Drame psychologique de Michelangelo Antonioni, avec Jack Nicholson (David Locke/David Robertson), Maria Schneider (la jeune fille), Jenny Runacre (Rachel Locke), Ian Hendry (Martin Knight).

  • Scénario : Michelangelo Antonioni, Mark Peploe, Peter Wollen
  • Photographie : Luciano Tovoli
  • Décor : Piero Poletto
  • Montage : Franco Arcalli, M. Antonioni
  • Production : Carlo Ponti (M.G.M.)
  • Pays : Italie, France et Espagne
  • Date de sortie : 1975
  • Son : couleurs
  • Durée : 2 h 06

Résumé

Profession : reporter est l'odyssée d'un homme en transit, d'un homme fatigué du monde, qui va vers une mort libératrice après avoir échangé son identité avec celle d'un voyageur rencontré par hasard dans un hôtel du Tchad et qui vient d'y mourir. David Locke est un journaliste que sa femme trompe et méprise, un voyeur professionnel qui se trouve soudain attiré par le mystère de l'autre et accomplit l'acte ultime du voyeurisme : devenir cet autre, entrer dans les détails intimes d'une vie de substitut.

Commentaire

La fascination du vide et de l'ineffable

1975, l'année où paraît Profession : reporter, est aussi celle du Voyage des comédiens, de Faux Mouvement, de Nashville, d'Une femme sous influence, de Milestones, films d'une modernité qui jette ses derniers feux avant le conservatisme frileux des années 1980, de cette modernité qu'Antonioni inaugurait en 1950 avec Chronique d'un amour et qu'il ne cessa de défendre avec une rare constance pendant vingt-cinq ans.
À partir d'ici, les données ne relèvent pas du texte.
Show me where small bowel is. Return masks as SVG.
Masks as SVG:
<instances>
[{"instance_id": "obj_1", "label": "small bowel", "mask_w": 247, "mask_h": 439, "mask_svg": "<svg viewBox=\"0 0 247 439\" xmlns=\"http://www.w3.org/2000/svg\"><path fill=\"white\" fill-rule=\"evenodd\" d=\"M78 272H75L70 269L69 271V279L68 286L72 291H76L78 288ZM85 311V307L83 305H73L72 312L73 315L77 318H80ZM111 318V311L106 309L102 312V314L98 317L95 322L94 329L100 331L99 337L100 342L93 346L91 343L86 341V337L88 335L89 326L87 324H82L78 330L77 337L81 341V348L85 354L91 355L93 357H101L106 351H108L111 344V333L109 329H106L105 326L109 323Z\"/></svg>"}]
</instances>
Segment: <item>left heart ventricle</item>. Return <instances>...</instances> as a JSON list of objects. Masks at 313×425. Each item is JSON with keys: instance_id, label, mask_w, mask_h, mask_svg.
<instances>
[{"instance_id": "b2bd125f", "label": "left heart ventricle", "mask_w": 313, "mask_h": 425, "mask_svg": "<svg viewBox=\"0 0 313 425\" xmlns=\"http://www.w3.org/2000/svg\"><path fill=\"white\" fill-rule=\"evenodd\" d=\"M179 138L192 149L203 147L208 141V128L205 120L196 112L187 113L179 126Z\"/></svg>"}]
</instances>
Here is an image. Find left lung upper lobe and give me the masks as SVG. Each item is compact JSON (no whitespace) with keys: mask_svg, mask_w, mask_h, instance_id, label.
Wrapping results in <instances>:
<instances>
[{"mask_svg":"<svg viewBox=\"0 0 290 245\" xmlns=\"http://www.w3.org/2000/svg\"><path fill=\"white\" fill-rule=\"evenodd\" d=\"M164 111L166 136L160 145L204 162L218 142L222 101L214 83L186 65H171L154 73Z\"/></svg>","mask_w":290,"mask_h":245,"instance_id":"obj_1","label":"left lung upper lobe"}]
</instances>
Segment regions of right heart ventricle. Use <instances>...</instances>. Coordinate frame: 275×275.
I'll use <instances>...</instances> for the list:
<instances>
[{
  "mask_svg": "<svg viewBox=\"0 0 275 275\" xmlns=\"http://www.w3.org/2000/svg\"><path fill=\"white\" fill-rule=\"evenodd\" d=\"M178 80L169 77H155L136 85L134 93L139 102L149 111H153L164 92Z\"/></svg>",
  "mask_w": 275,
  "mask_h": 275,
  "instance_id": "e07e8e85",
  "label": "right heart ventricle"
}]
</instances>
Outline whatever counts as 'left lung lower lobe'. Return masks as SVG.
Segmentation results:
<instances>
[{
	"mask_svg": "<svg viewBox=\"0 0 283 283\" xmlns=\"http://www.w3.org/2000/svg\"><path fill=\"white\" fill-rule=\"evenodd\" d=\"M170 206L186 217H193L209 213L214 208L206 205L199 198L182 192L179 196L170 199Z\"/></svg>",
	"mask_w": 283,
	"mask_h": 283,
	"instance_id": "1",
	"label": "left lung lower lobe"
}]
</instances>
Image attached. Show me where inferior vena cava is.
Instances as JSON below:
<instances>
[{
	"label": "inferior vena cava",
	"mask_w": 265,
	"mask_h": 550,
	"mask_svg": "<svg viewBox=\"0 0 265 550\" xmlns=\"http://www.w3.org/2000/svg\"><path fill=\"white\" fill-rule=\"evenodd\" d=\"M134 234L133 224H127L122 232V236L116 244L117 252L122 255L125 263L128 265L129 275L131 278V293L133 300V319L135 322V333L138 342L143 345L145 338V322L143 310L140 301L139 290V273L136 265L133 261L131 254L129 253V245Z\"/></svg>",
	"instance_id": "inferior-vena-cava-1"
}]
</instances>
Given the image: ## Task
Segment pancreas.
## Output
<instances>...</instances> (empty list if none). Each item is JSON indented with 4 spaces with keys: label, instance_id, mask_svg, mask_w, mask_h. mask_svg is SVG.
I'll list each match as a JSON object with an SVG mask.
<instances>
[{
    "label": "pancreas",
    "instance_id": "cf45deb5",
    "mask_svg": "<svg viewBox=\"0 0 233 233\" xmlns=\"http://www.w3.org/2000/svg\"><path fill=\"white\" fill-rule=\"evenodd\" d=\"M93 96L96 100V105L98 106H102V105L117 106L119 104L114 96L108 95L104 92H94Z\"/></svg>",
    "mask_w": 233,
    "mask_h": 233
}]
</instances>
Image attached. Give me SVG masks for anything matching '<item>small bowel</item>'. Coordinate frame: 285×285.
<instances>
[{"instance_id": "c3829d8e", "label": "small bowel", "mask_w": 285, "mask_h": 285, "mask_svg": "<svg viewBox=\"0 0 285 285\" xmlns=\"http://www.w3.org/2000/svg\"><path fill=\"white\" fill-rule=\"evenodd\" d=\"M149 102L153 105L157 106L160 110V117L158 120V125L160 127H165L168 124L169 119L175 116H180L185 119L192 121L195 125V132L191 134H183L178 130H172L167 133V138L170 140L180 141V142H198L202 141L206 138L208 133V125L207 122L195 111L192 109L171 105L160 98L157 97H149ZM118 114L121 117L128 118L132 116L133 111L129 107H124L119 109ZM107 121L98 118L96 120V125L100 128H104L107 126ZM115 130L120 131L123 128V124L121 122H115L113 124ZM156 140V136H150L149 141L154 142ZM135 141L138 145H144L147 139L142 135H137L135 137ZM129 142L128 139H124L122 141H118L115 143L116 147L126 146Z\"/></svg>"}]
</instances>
Depuis son premier film, Antonioni a été le plus souvent fidèle à la structure narrative du giallo, du roman policier basé sur l'enquête. Le goût lui en est venu de sa lecture des écrivains américains Hammett, Chandler ou Caine comme chez beaucoup d'artistes de sa génération (Camus, Moravia).

Mais cette fois, par le thème même du double, c'est le disparu qui vit l'enquête, non l'investigateur. Ce que la réflexion existentielle chère à Antonioni pourrait drainer de lieux communs est précisément sauvé de la généralité abstraite par cette démarche tout en suspens qui est aussi l'exploration d'un espace, la peinture d'un état des lieux. Car Antonioni, plus qu'aucun autre cinéaste contemporain peut-être, incarne la mise en scène, ce qu'ont bien compris les cinéastes les plus novateurs aujourd'hui (Angelopoulos, Wenders) qui se réclament de son exemple et de sa rigueur. Dans Profession : reporter comme dans ses autres films le sens du récit naît avant tout de sa mise en forme.

À cet égard, l'avant-dernier plan qui a fini abusivement par se substituer pour les commentateurs au film tout entier est un magistral exemple de la stylistique antonionienne. Grâce à une grue géante et à un gyroscope, la caméra accomplit un plan séquence de sept minutes, travelling avant imperceptible qui abandonne David Locke dans sa chambre d'hôtel, traverse les grilles de la fenêtre, se dirige vers une cour ensoleillée où s'affairent divers personnages, puis revient vers cette même fenêtre pour retrouver David Locke mort. Cette caméra n'est pas subjective, ce n'est pas lui déjà absent du monde qui porte son regard vers l'extérieur, elle n'est pas objective non plus mais serait bien plutôt l'expression du passage de Locke vers un ailleurs, son basculement dans l'absence. Car Antonioni a toujours été fasciné par la disparition, par le vide, par les surfaces nues. D'où son goût du désert, comme dans Profession : reporter, qui témoigne d'une tentation folle de dire l'ineffable, de définir ce point mystérieux, proche du mirage, entre l'attente et l'oubli.